Activity — Output must consist only of the lines of the material below from the one with "nose: (165, 241)" through the one with "left elbow: (388, 876)", each reproduced exactly; no pictures belong in it.

..........

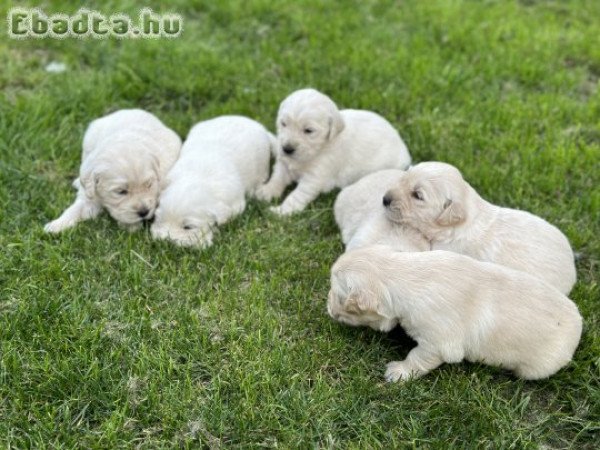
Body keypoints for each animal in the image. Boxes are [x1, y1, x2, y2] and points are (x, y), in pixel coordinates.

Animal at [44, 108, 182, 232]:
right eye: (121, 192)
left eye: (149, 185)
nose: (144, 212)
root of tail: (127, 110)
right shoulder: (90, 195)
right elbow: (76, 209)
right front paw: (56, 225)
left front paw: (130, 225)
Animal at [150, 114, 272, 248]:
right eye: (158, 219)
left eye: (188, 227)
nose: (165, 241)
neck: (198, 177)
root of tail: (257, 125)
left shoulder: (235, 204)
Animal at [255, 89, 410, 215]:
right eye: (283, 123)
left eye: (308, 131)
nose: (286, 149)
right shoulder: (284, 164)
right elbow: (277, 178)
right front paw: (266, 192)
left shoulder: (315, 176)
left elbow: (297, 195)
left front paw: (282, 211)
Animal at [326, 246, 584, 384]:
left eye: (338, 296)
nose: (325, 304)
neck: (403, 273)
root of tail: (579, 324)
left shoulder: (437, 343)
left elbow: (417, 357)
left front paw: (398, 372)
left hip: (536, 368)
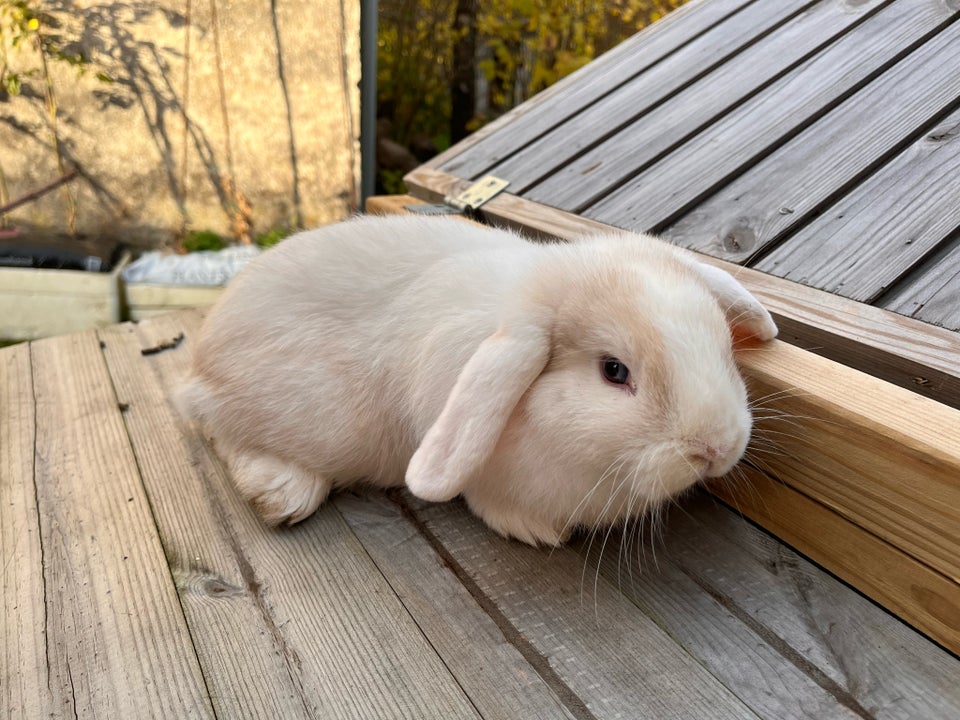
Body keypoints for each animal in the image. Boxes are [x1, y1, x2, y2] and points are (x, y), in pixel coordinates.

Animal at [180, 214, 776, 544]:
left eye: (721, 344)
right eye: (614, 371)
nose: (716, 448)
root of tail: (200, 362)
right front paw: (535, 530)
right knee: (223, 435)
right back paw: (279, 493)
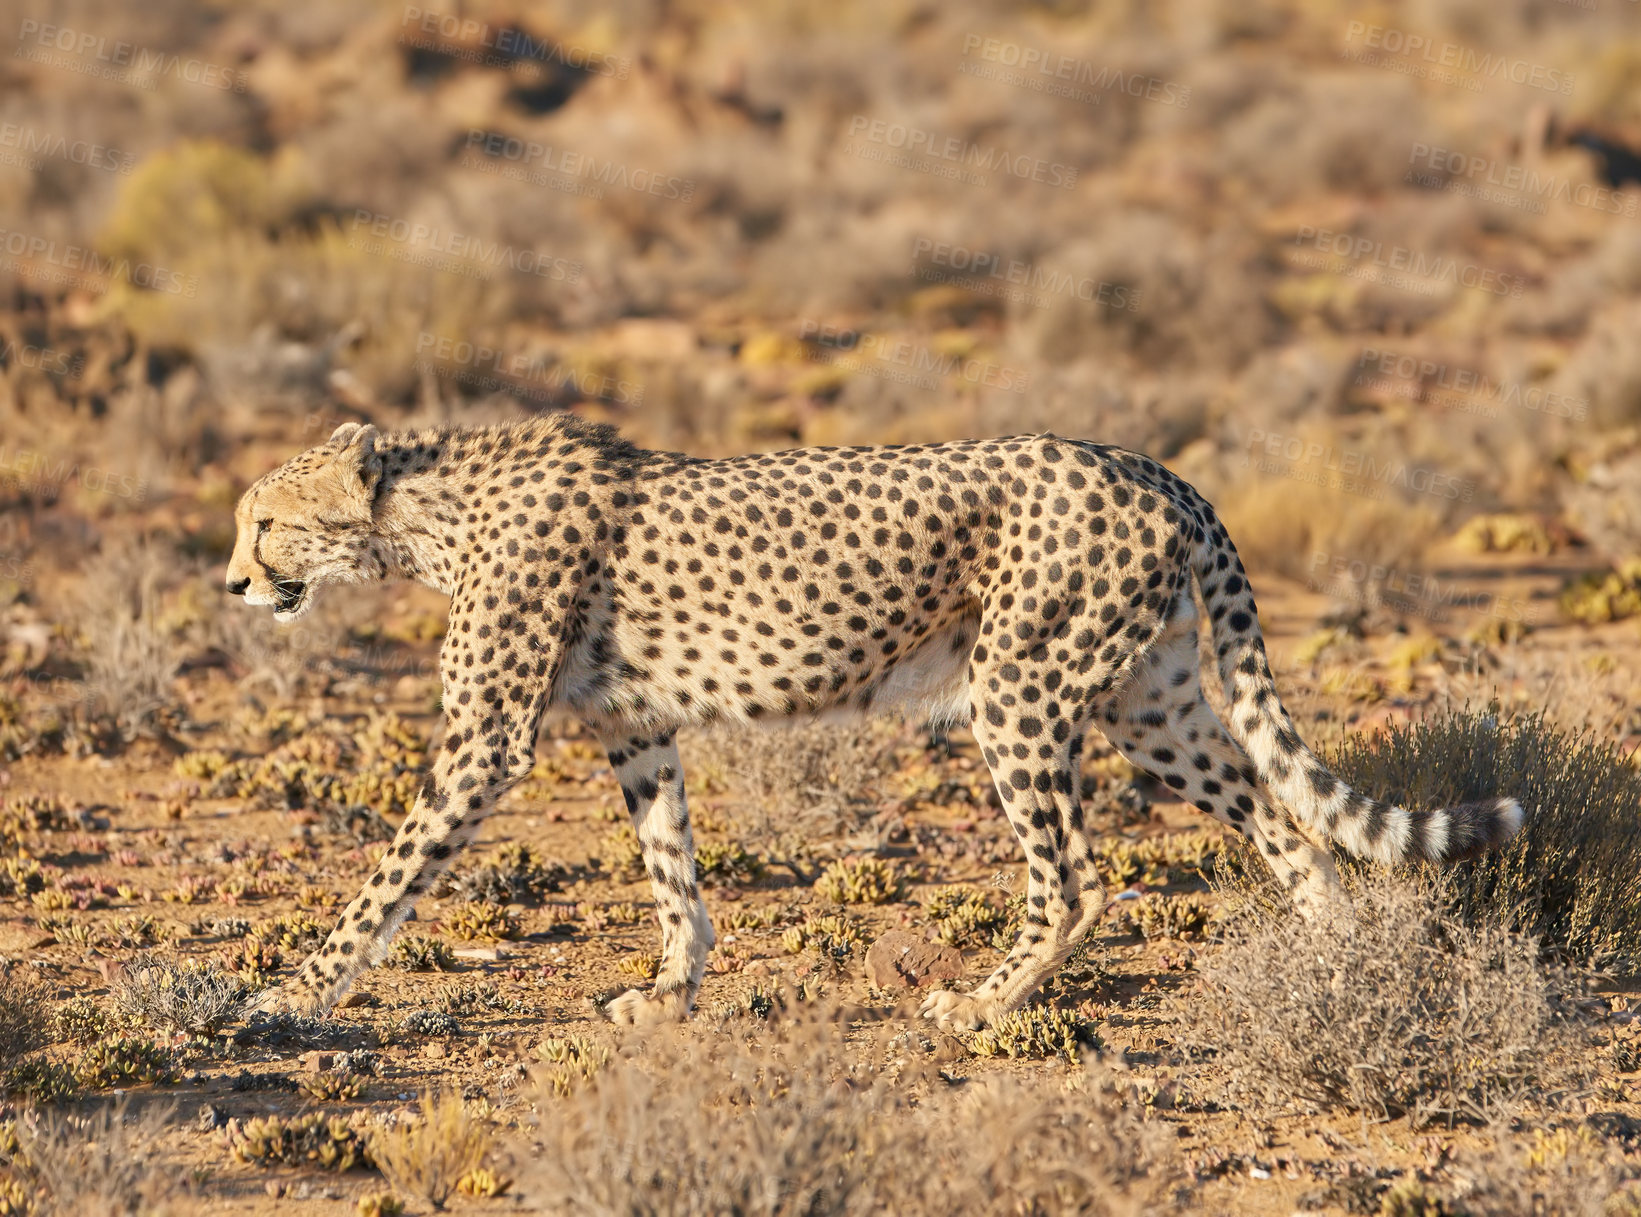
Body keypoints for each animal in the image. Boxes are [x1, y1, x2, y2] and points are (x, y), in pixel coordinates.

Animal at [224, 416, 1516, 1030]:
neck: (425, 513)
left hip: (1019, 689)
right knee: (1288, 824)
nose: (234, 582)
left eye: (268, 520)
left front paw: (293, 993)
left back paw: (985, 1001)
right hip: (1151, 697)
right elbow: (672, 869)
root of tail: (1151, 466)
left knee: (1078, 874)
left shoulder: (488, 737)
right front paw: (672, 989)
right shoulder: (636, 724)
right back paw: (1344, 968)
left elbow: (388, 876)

..........

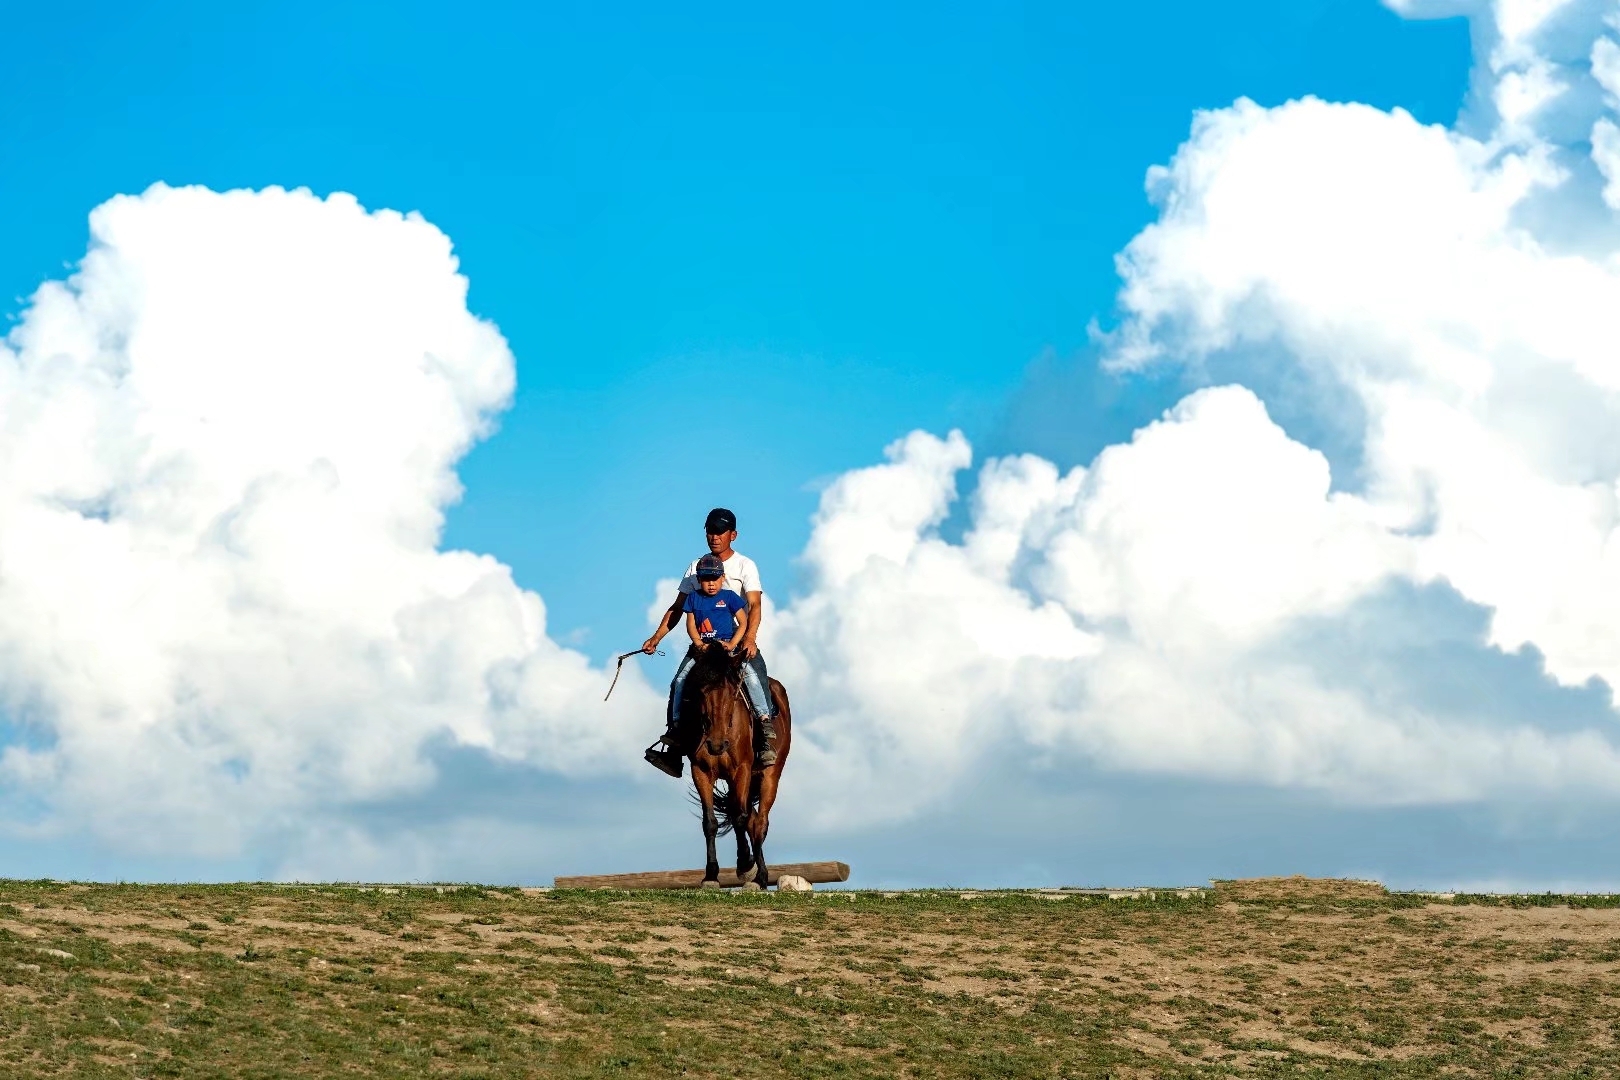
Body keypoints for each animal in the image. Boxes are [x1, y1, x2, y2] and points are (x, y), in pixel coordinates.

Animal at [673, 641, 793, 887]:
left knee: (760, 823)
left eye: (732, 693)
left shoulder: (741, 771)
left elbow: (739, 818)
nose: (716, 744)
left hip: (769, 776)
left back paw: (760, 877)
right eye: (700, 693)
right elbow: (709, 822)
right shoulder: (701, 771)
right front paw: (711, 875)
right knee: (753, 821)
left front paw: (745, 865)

..........

Solved problem —
nose: (165, 241)
neck: (198, 177)
root of tail: (257, 125)
left shoulder: (235, 204)
Animal at [255, 89, 410, 215]:
right eye: (283, 123)
left eye: (308, 131)
nose: (286, 149)
right shoulder: (284, 164)
right elbow: (277, 178)
right front paw: (266, 192)
left shoulder: (315, 176)
left elbow: (297, 195)
left front paw: (282, 211)
Animal at [326, 246, 584, 384]:
left eye: (338, 296)
nose: (325, 304)
neck: (403, 273)
root of tail: (579, 324)
left shoulder: (437, 343)
left elbow: (417, 357)
left front paw: (398, 372)
left hip: (536, 368)
Body keypoints for each animal in the image. Boxes are [x1, y1, x2, y2] and points are (x, y), in pixel coordinates.

Animal at [180, 214, 776, 544]:
left eye: (721, 344)
right eye: (614, 371)
nose: (716, 448)
root of tail: (200, 362)
right front paw: (535, 530)
right knee: (223, 435)
right back paw: (279, 493)
Body keypoints for each animal in the image. Boxes are [x1, y1, x2, y2] and points are (x, y), in pixel coordinates.

Animal at [224, 416, 1516, 1030]:
neck: (425, 513)
left hip: (1019, 689)
right knee: (1288, 824)
nose: (234, 582)
left eye: (268, 520)
left front paw: (293, 993)
left back paw: (985, 1001)
right hip: (1151, 697)
right elbow: (672, 869)
root of tail: (1151, 466)
left knee: (1078, 874)
left shoulder: (488, 737)
right front paw: (672, 989)
right shoulder: (636, 724)
right back paw: (1344, 968)
left elbow: (388, 876)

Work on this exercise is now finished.